Study questions >>
A) How far is the island from the city of Nagasaki, according to the Hashima Island passage?
B) Please extend the Hashima Island passage by writing what comes next after its final sentence.

─── Passage provided ───

Origin of the Name Hashima Island

Hashima Island is nicknamed “Gunkanjima” or “Battleship” island because of the shape of the island and unique silhouette. It is situated around 15 kilometers (approx. 9 miles) from the city of Nagasaki, in southern Japan. The island's most prominent characteristics are the derelict historical concrete buildings, untouched except by nature, and the surrounding sea wall. The sea-walls earlier protected the local residents from Typhoons coming in from the sea.

History of Hashima Island

The Hashima island was well known for its undersea coal mines set up in 1887 i.e. during Japan’s industrialization and was home to a huge coal mining operation run by Mitsubishi, with 5,259 people living there resulting in an astounding 83,500 people per square kilometre, making it one of the most thickly populated places in history. Until the end of the Second World War; Chinese prisoners of war and Korean civilians worked under Mitsubishi as slave labourers with strict supervision of work and very harsh conditions. The treatment meted out to the workers was very brutal. During the World War II era, the island was purportedly called the "Jail Island" or "Hell Island" among Korean forced laborers.

─── Extracted material ───

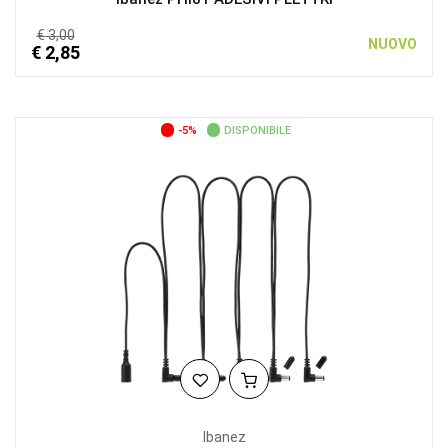
€ 3,00
NUOVO
€ 2,85
-5%
DISPONIBILE
Ibanez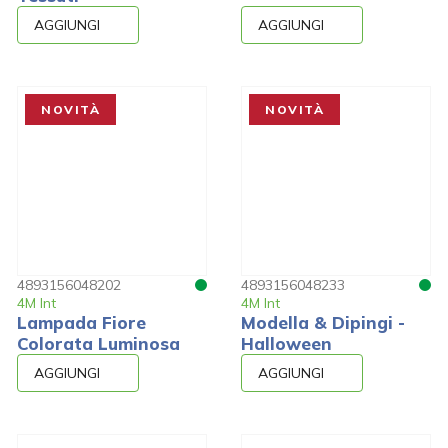
AGGIUNGI
AGGIUNGI
NOVITÀ
NOVITÀ
4893156048202
4893156048233
4M Int
4M Int
Lampada Fiore
Modella & Dipingi -
Colorata Luminosa
Halloween
AGGIUNGI
AGGIUNGI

───

Answer section >>
A) Around 15 kilometers (approx. 9 miles).

B)
When coal was replaced by petroleum in the 1960s, the mines on the Hashima island closed down and the island is now unpopulated with empty buildings. Mitsubishi officially declared the closure of the mines in 1974. Mitsubishi owned the Hashima island till 2002. The island has been included as part of Nagasaki city since the merger with the former town of Takashima in 2005.

Recent recognition of Hashima Island

Since the Hashima island has been gaining attention internationally for its modern regional heritage, and also for the intact housing complex remnants showcasing the period from the Taishō period to the Shōwa period, some of the walls in the exterior of the island have been refurbished with concrete. It has become the recurrent theme of debate among enthusiasts for ruins.

During the prosperity years of Japan around 1960; the island had 50 apartment buildings which housed a population of more than 5000, but that was 30 years ago. Now it is completely deserted. The complex of the mine was closed in 1974. The desolate place was open to tourists about 4 years ago with limited access. The island was opened for public visits as of April 22, 2009.

Japan’s request in 2009 to include Hashima Island as a UNESCO World Heritage Site was strongly opposed by South Korean authorities on the premise that Korean and Chinese forced labors were used in the mines on the island prior to and during World War II. North Korea also disapproved of the World Heritage bid citing the same reason.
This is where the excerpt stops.